FAQ#

Here we will try to answer some of the most common questions about drift detection and the Frouros library.

What is the difference between concept drift and data drift?#

Concept drift refers to changes in the underlying concept being modeled, such as changes in the relationship between the input features and the target variable. It can be caused by changes in the conditional probability \(P(y|X)\) with or without a change in \(P(X)\). Data drift, on the other hand, refers to changes in the distribution of the input features \(P(X)\), such as changes in the feature distributions over time. It focuses on detecting when the incoming data no longer resembles the data the model was trained on, potentially leading to decreased performance or reliability.

What is the difference between out-of-distribution detection and data drift detection?#

Out-of-distribution detection focuses on identifying samples that fall outside the training distribution, often used to detect anomalies or novel data. It aims to detect instances that differ significantly from the data the model was trained on. Data drift detection, on the other hand, is concerned with identifying shifts or changes in the distribution of the data over time.

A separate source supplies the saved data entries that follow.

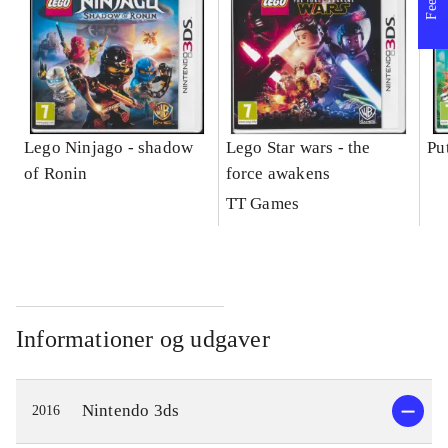
Lego Ninjago - shadow
Lego Star wars - the
Pu
of Ronin
force awakens
TT Games
Informationer og udgaver
Nintendo 3ds
2016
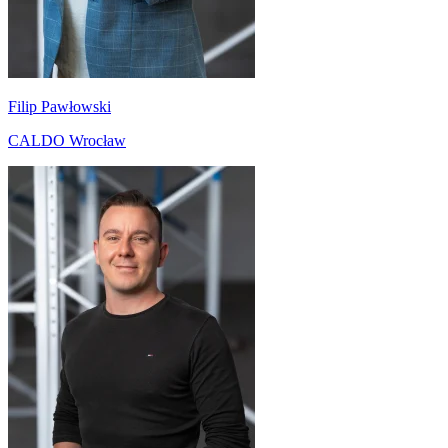
Filip Pawłowski
CALDO Wrocław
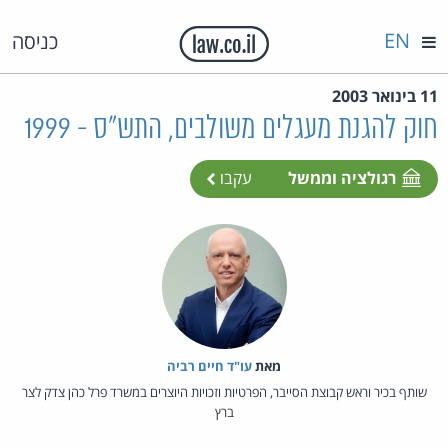
EN
כניסה
11 בינואר 2003
חוק להגנת מעגלים משולבים, התש"ס - 1999
רגולציה וממשל
עקבו
מאת‏
עו"ד חיים רביה
שותף בכיר וראש קבוצת הסייבר, הפרטיות וזכויות היוצרים במשרד פרל כהן צדק לצר
ברץ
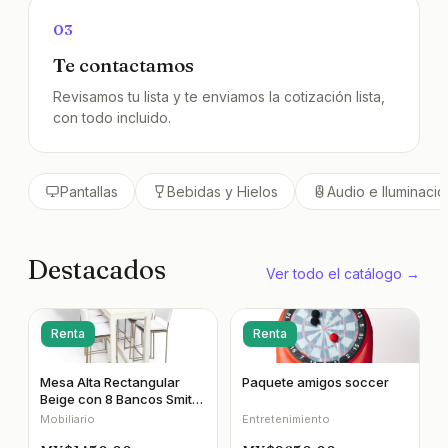
03
Te contactamos
Revisamos tu lista y te enviamos la cotización lista,
con todo incluido.
Pantallas
Bebidas y Hielos
Audio e Iluminació
Destacados
Ver todo el catálogo →
Renta
Renta
Mesa Alta Rectangular
Paquete amigos soccer
Beige con 8 Bancos Smith
Respaldo Blanco
Mobiliario
Entretenimiento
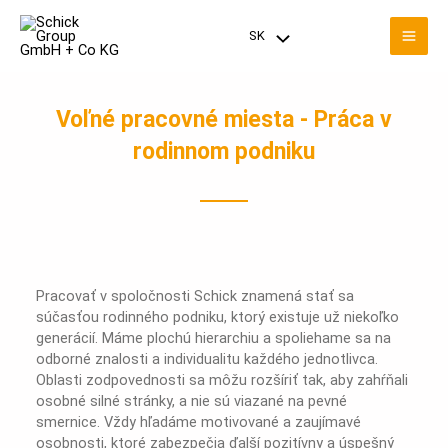
Preskočiť
Hla
na
SK
Prepínač
obsah
men
menu
Voľné pracovné miesta - Práca v
rodinnom podniku
Pracovať v spoločnosti Schick znamená stať sa
súčasťou rodinného podniku, ktorý existuje už niekoľko
generácií. Máme plochú hierarchiu a spoliehame sa na
odborné znalosti a individualitu každého jednotlivca.
Oblasti zodpovednosti sa môžu rozšíriť tak, aby zahŕňali
osobné silné stránky, a nie sú viazané na pevné
smernice. Vždy hľadáme motivované a zaujímavé
osobnosti, ktoré zabezpečia ďalší pozitívny a úspešný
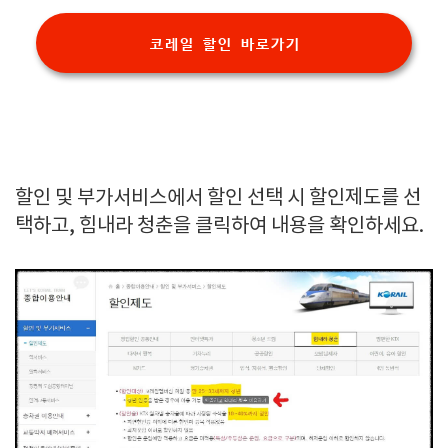
코레일 할인 바로가기
할인 및 부가서비스에서 할인 선택 시 할인제도를 선
택하고, 힘내라 청춘을 클릭하여 내용을 확인하세요.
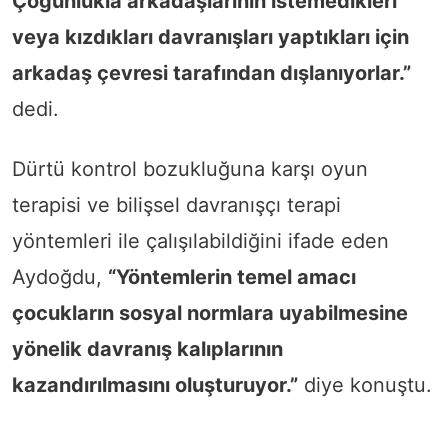
Çoğunlukla arkadaşlarının istemedikleri
veya kızdıkları davranışları yaptıkları için
arkadaş çevresi tarafından dışlanıyorlar.”
dedi.
Dürtü kontrol bozukluğuna karşı oyun
terapisi ve bilişsel davranışçı terapi
yöntemleri ile çalışılabildiğini ifade eden
Aydoğdu,
“Yöntemlerin temel amacı
çocukların sosyal normlara uyabilmesine
yönelik davranış kalıplarının
kazandırılmasını oluşturuyor.”
diye konuştu.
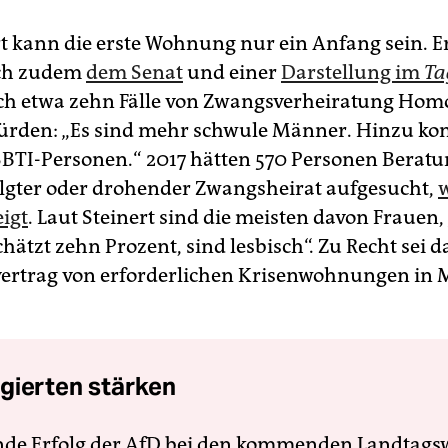
rt kann die erste Wohnung nur ein Anfang sein. E
ch zudem
dem Senat
und einer
Darstellung im
Ta
ich etwa zehn Fälle von Zwangsverheiratung Hom
ürden: „Es sind mehr schwule Männer. Hinzu k
BTI-Personen.“ 2017 hätten 570 Personen Beratu
lgter oder drohender Zwangsheirat aufgesucht,
w
igt
. Laut Steinert sind die meisten davon Frauen, 
hätzt zehn Prozent, sind lesbisch“. Zu Recht sei 
vertrag von erforderlichen Krisenwohnungen in
gierten stärken
nde Erfolg der AfD bei den kommenden Landtags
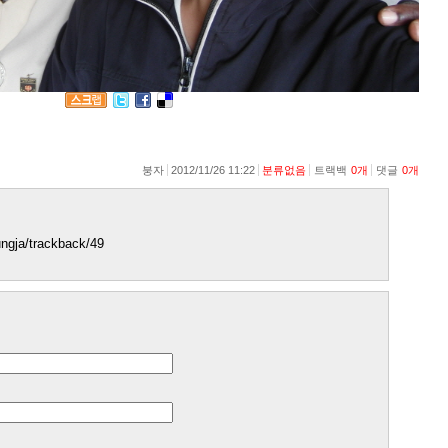
붕자
2012/11/26 11:22
분류없음
트랙백
0
개
댓글
0
개
bungja/trackback/49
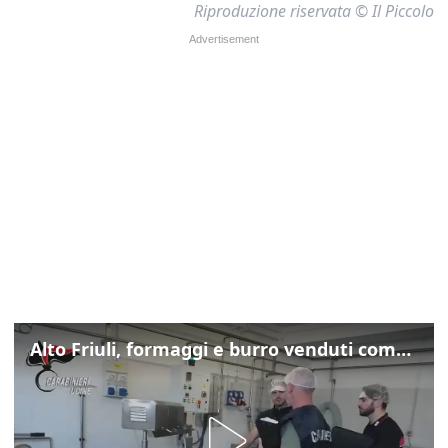
Riproduzione riservata © Il Piccolo
Alto Friuli, formaggi e burro venduti come locali: nei prodotti latte da fuori regione e dall’estero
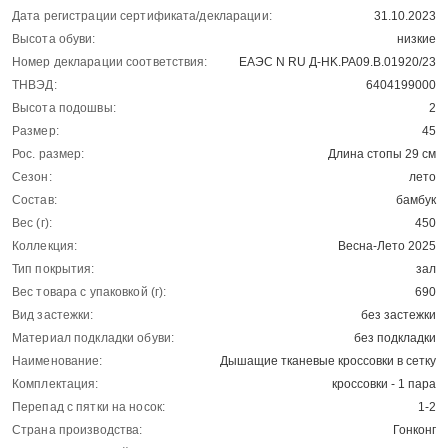
Дата регистрации сертификата/декларации:
31.10.2023
Высота обуви:
низкие
Номер декларации соответствия:
ЕАЭС N RU Д-HK.РА09.В.01920/23
ТНВЭД:
6404199000
Высота подошвы:
2
Размер:
45
Рос. размер:
Длина стопы 29 см
Сезон:
лето
Состав:
бамбук
Вес (г):
450
Коллекция:
Весна-Лето 2025
Тип покрытия:
зал
Вес товара с упаковкой (г):
690
Вид застежки:
без застежки
Материал подкладки обуви:
без подкладки
Наименование:
Дышащие тканевые кроссовки в сетку
Комплектация:
кроссовки - 1 пара
Перепад с пятки на носок:
1-2
Страна производства:
Гонконг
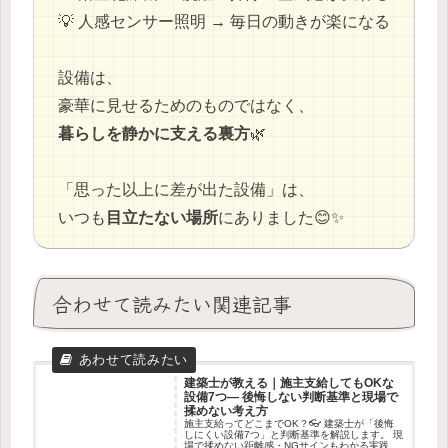
💡 人感センサー照明 → 毎日の動きが楽になる
設備は、
豪華に見せるためのものではなく、
暮らしを静かに支える裏方
🌿
「思った以上に差が出た設備」は、
いつも
目立たない場所
にありました😊✨
合わせて読みたい関連記事
建築士が教える｜施主支給してもOKな
設備7つ― 後悔しない判断基準と現場で
揉めない考え方
施主支給ってどこまでOK？👓 建築士が「後悔
しにくい設備7つ」と判断基準を解説します。 現
場で揉めない距離感・NGサインもわかる実践ガ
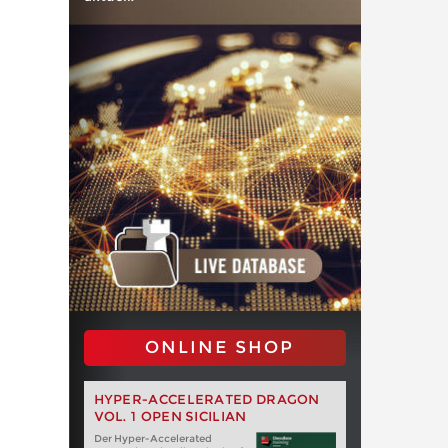
ONLINE SHOP
HYPER-ACCELERATED DRAGON
VOL. 1 OPEN SICILIAN
Der Hyper-Accelerated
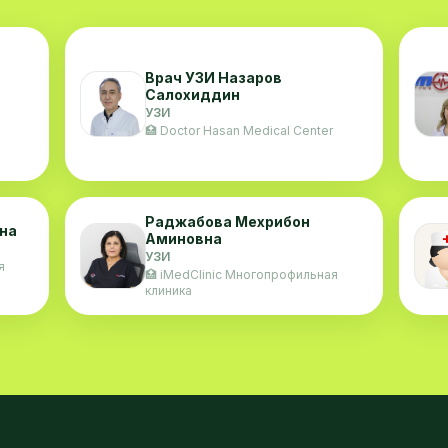
Врач УЗИ Назаров
Салохиддин
УЗИ
🏥 Doctor Hasan Medical Center
Раджабова Мехрибон
на
Аминовна
УЗИ
я
🏥 iMedClinic Многопрофильная
клиника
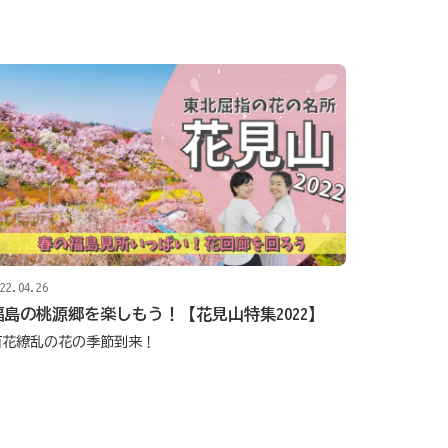
22.04.26
福島の桃源郷を楽しもう！【花見山特集2022】
百花繚乱の花の季節到来！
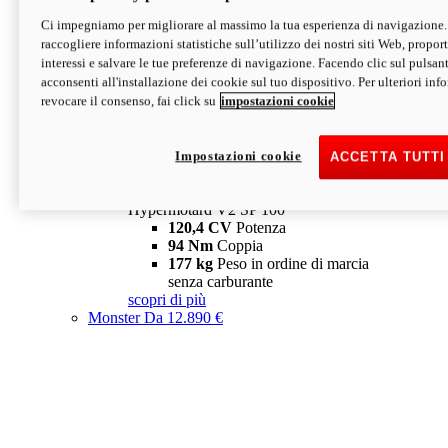
Ci impegniamo per migliorare al massimo la tua esperienza di navigazione.
Hypermotard V2 SP
raccogliere informazioni statistiche sull’utilizzo dei nostri siti Web, proporti
120,4 CV
Potenza
interessi e salvare le tue preferenze di navigazione. Facendo clic sul pulsant
94 Nm
Coppia
acconsenti all'installazione dei cookie sul tuo dispositivo. Per ulteriori in
177 kg
Peso in ordine di marcia
revocare il consenso, fai click su
impostazioni cookie
senza carburante
A partire da 19.890 €
Depotenziata 35 kW: 18.890 €
i
configura
scopri di più
Impostazioni cookie
ACCETTA TUTTI
new
V2 SP 100
Hypermotard V2 SP 100
120,4 CV
Potenza
94 Nm
Coppia
177 kg
Peso in ordine di marcia
senza carburante
scopri di più
Monster
Da 12.890 €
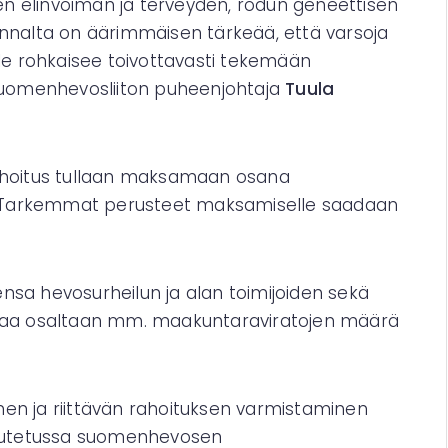
en elinvoiman ja terveyden, rodun geneettisen
nnalta on äärimmäisen tärkeää, että varsoja
ille rohkaisee toivottavasti tekemään
, Suomenhevosliiton puheenjohtaja
Tuula
ahoitus tullaan maksamaan osana
a. Tarkemmat perusteet maksamiselle saadaan
ensa hevosurheilun ja alan toimijoiden sekä
ttaa osaltaan mm. maakuntaraviratojen määrä
n ja riittävän rahoituksen varmistaminen
ovutetussa suomenhevosen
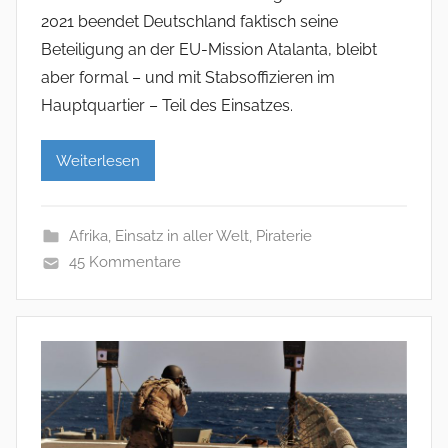
2021 beendet Deutschland faktisch seine
Beteiligung an der EU-Mission Atalanta, bleibt
aber formal – und mit Stabsoffizieren im
Hauptquartier – Teil des Einsatzes.
Weiterlesen
Afrika
,
Einsatz in aller Welt
,
Piraterie
45 Kommentare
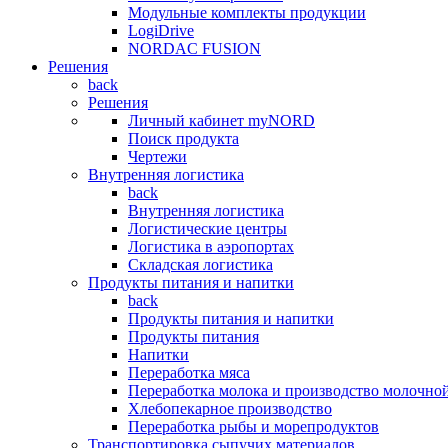
Модульные комплекты продукции
LogiDrive
NORDAC FUSION
Решения
back
Решения
Личный кабинет myNORD
Поиск продукта
Чертежи
Внутренняя логистика
back
Внутренняя логистика
Логистические центры
Логистика в аэропортах
Складская логистика
Продукты питания и напитки
back
Продукты питания и напитки
Продукты питания
Напитки
Переработка мяса
Переработка молока и производство молочно
Хлебопекарное производство
Переработка рыбы и морепродуктов
Транспортировка сыпучих материалов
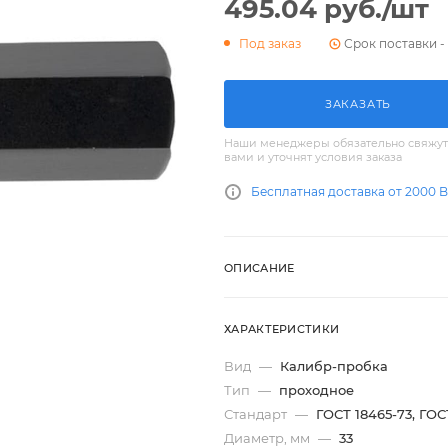
495.04
руб.
/шт
Срок поставки - 
Под заказ
ЗАКАЗАТЬ
Наши менеджеры обязательно свяжут
вами и уточнят условия заказа
Бесплатная доставка от 2000 
ОПИСАНИЕ
ХАРАКТЕРИСТИКИ
Вид
—
Калибр-пробка
Тип
—
проходное
Стандарт
—
ГОСТ 18465-73, ГОС
Диаметр, мм
—
33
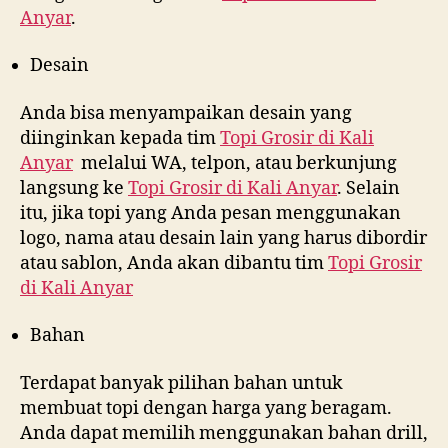
Anyar
.
Desain
Anda bisa menyampaikan desain yang
diinginkan kepada tim
Topi Grosir di
Kali
Anyar
melalui WA, telpon, atau berkunjung
langsung ke
Topi Grosir di
Kali Anyar
. Selain
itu, jika topi yang Anda pesan menggunakan
logo, nama atau desain lain yang harus dibordir
atau sablon, Anda akan dibantu tim
Topi Grosir
di
Kali Anyar
Bahan
Terdapat banyak pilihan bahan untuk
membuat topi dengan harga yang beragam.
Anda dapat memilih menggunakan bahan drill,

How can I detect concept drift without having access to the ground truth labels at inference time?#

In cases where ground truth labels are not available at inference time or the verification latency is high, it may not be possible to directly detect concept drift using traditional methods. In such cases, it may be necessary to use alternative techniques, such as data drift detection, to monitor changes in the feature distributions and identify potential drift. By monitoring the feature distributions, it may be possible to detect when the incoming data no longer resembles the data the model was trained on, even in the absence of ground truth labels.

Why do I need to use a drift detector?#

One of the main mistakes when deploying a machine learning model for consumption is to assume that the data used for inference will come from the same distribution as the data on which the model was trained, i.e., that the data will be stationary. It may also be the case that the data used at inference time is still similar to those used for training, but the concept of what was learned in the first instance has changed over time, making the model obsolete in terms of performance.

Drift detectors make it possible to monitor model performance or feature distributions to detect significant deviations that can cause model performance decay. By using them, it is possible to know when it is necessary to replace the current model with a new one trained on more recent data.

Is model drift the same as concept drift?#

Model drift is a term used to describe the degradation of a model’s performance over time. This can be caused by a variety of factors, including concept drift, data drift, or other issues such as model aging. Concept drift, on the other hand, refers specifically to changes in the underlying concept being modeled, such as changes in the relationship between the input features and the target variable. While concept drift can lead to model drift, model drift can also be caused by other factors and may not always be directly related to changes in the underlying concept.

What actions should I take if drift is detected in my model?#

If drift is detected in your model, it is important to take action to address the underlying cause of the drift. This may involve retraining the model on more recent data, updating the model’s features or architecture, or taking other steps to ensure that the model remains accurate and reliable. In some cases, it may also be necessary to re-evaluate the model’s performance and consider whether it is still suitable for its intended use case.

How frequently should I run drift detection checks in my machine learning pipeline?#

The frequency of drift detection checks will depend on the specific use case and the nature of the data being processed. In general, it is a good practice to run drift detection checks regularly, such as after each batch of data or at regular intervals, to ensure that any drift is detected and addressed in a timely manner.

What are some common causes of drift in machine learning models?#

Drift in machine learning models can be caused by a variety of factors, including changes in the underlying concept being modeled, changes in the distribution of the input features, changes in the relationship between the input features and the target variable, and other issues such as model aging or degradation. It is important to monitor models for drift and take action to address any detected drift to maintain model accuracy and reliability.

How can I contribute to the development of Frouros or report issues?#

The contribute section provides information on how to contribute to the development of Frouros, including guidelines for reporting issues, submitting feature requests, and contributing code or documentation.

Does Frouros provide visualization tools for drift detection results?#

Frouros does not currently provide built-in visualization tools for drift detection results, but it is planned to include them in future releases.

How can I persist a detector or callback for later use?#

Frouros provides a persistence module that allows you to persist a detector or callback for later use. It offers save and load methods to save and load the detector or callback to and from disk, respectively.